Jumping Into the Fray Despite Market UncertaintyWed, 02/24/2016 - 13:22
Q: EDF is a noted giant in the European market. How will you use this position to seize new opportunities in the flourishing Mexican energy market?
A: When EDF began operations in Mexico some 15 years ago, we saw the country as an ideal platform from which to launch business ventures across the North American market. While EDF already had operations in the US, we saw Mexico as a market brimming with potential. Our strategy is two-fold. Firstly, we are reinforcing our position in the renewable energy industry and secondly, we are broadening our participation in other sectors. At the moment we have 400MW of installed capacity in the wind sector and we have three 30MW solar farms in early stages of development. The group is planning to develop an additional 300MW wind project which will nearly double our installed capacity. The restructuring of the market has enabled EDF to seize opportunities in other sectors, such as hydropower, and the company is monitoring the option of developing projects in those technologies.
Q: What criteria does EDF follow in order to wisely select new business opportunities in the wind sector?
A: The criteria implemented in the wind sector vary from player to player, but a company like EDF must be extremely selective since, when a project is chosen, EDF remains involved for the long-term. The criteria begin with the site selection, addressing important points like social conflict and security. Many companies follow strict security protocols during the construction phase of a project, but do not follow through during the operation stage. Since EDF operates in areas for 15-year periods, we ensure adherence to maximum security protocols. We have regional representatives native to the area where we will operate that understand the cultural nuances. Factors like resources, logistics, interconnection points and environmental assessments are also included in the criteria.

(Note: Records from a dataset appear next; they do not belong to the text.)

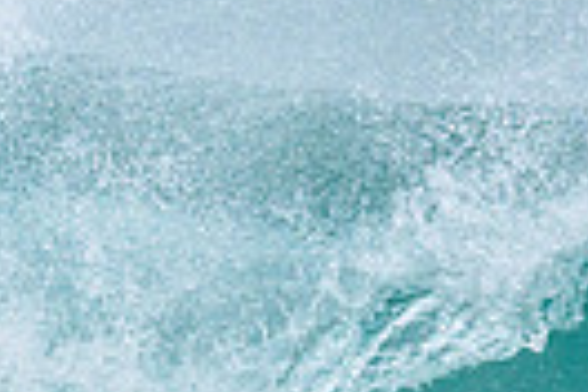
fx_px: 79080
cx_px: -95
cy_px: 211
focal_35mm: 4842
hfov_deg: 0.4
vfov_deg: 0.3
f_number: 6.3
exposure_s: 1/2000
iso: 500
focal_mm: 800
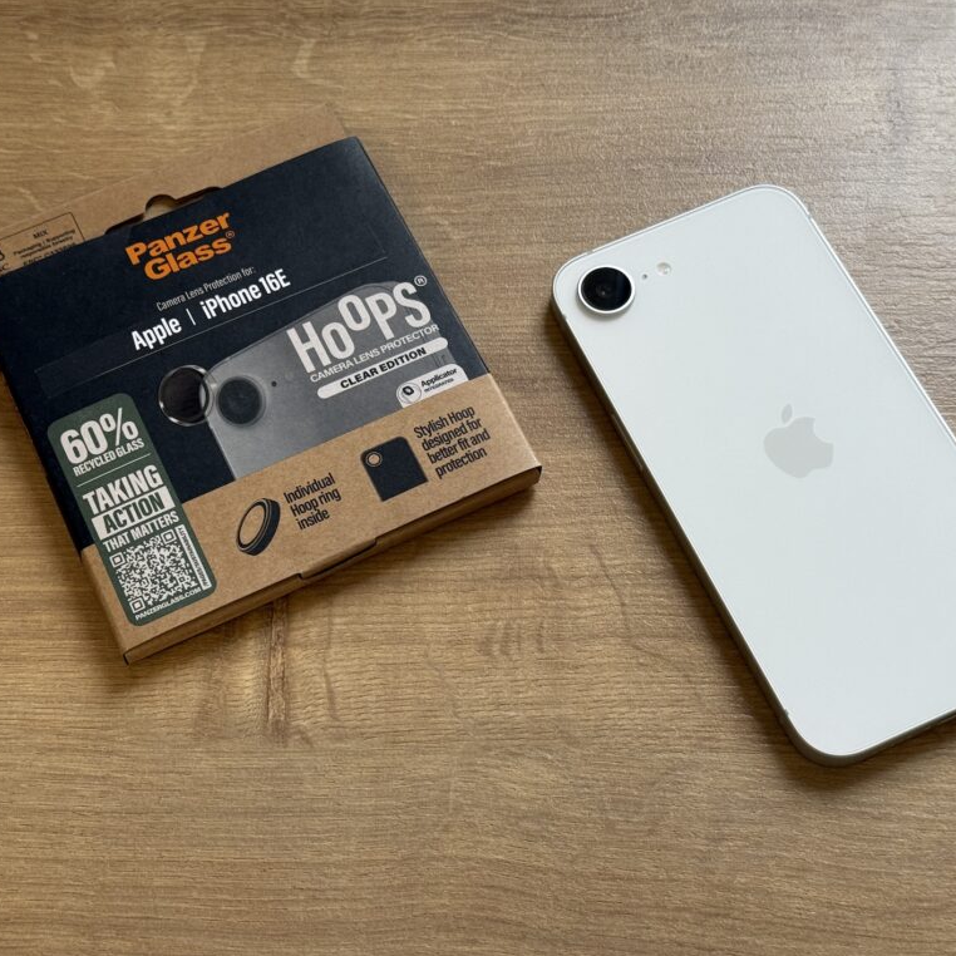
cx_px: 504
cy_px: 477
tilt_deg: -63.4
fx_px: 1781
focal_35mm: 57
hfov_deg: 30.0
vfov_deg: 30.0
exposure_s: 1/60
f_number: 1.78
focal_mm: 6.76
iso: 100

Q: How is EDF attracting new off-takers, especially those that are not familiar with wind power or renewable energy as such?

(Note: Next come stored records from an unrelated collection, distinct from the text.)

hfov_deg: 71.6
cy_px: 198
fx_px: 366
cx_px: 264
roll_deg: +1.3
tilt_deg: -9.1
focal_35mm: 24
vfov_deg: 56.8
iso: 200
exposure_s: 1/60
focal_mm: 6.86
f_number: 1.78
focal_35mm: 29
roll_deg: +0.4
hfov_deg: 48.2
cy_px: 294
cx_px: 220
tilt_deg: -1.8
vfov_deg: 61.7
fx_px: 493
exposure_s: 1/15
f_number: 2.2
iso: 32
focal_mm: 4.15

A: We continue to be interested in large AAA companies as off-takers, but we are looking to diversify our client mix. The ideal situation would be to partner 50% with large companies and the other 50% with a mixture of smaller players. Chain stores are particularly attractive. For example, a coffee chain store may have 300 points of sale, so collectively it becomes a viable off-taker. The drawback is that many metering systems must be implemented in order to maintain control. With 200-300 shops, 400 metering systems would be required. On the one hand, higher revenues and competition are generated with AAA companies, and on the other, volume is more substantial with these smaller off-takers.
Q: How will the project of 2018 consolidate the presence of EDF in the wind sector, and how does this reflect its commitment to the sector?

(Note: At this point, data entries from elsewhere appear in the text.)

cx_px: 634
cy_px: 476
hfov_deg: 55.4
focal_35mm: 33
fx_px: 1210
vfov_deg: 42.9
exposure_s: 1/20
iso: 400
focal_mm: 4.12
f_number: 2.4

A: The project originated with the possibility of a second Open Season. We wrote a proposal and we have the largest project so far. We have letters of interest and intent from several potential off-takers; however, this will be decided when the rules of the market are fully established. This project is located in Oaxaca and is close to our existing projects. This is beneficial since Oaxaca is an established region for us and most of our maintenance and operation teams are located there. In the US alone, we have 4.3GW of developed projects, and we wish to replicate this position in the Mexican market. We are placing our trust in the commercialization of electricity, and we are looking to integrate ourselves with a partner that can make this a reality.
Q: What position does the company hold in regards to the newly created market rules, and what are its initial observations?
A: EDF conducted an analysis of the market rules the moment they were presented in COFEMER. The market rules adopted many elements of the US model, which is not a criticism, but we believe that the rules must be adapted to the Mexican market due to its inherent differences. It is important that the voices of large players are heard because they have unique experiences in a wide range of markets that can serve as a guiding force in this transition. Incentives such as the energy bank, green wheeling, and recognition of capacity have been deleted in this new market, and as a result, the projects in our pipeline fall into the legacy scheme. At this stage, we are faced with the decreasing costs of natural gas and we are racing against time. With these conditions, it is difficult to foresee the current bankability of a wind farm.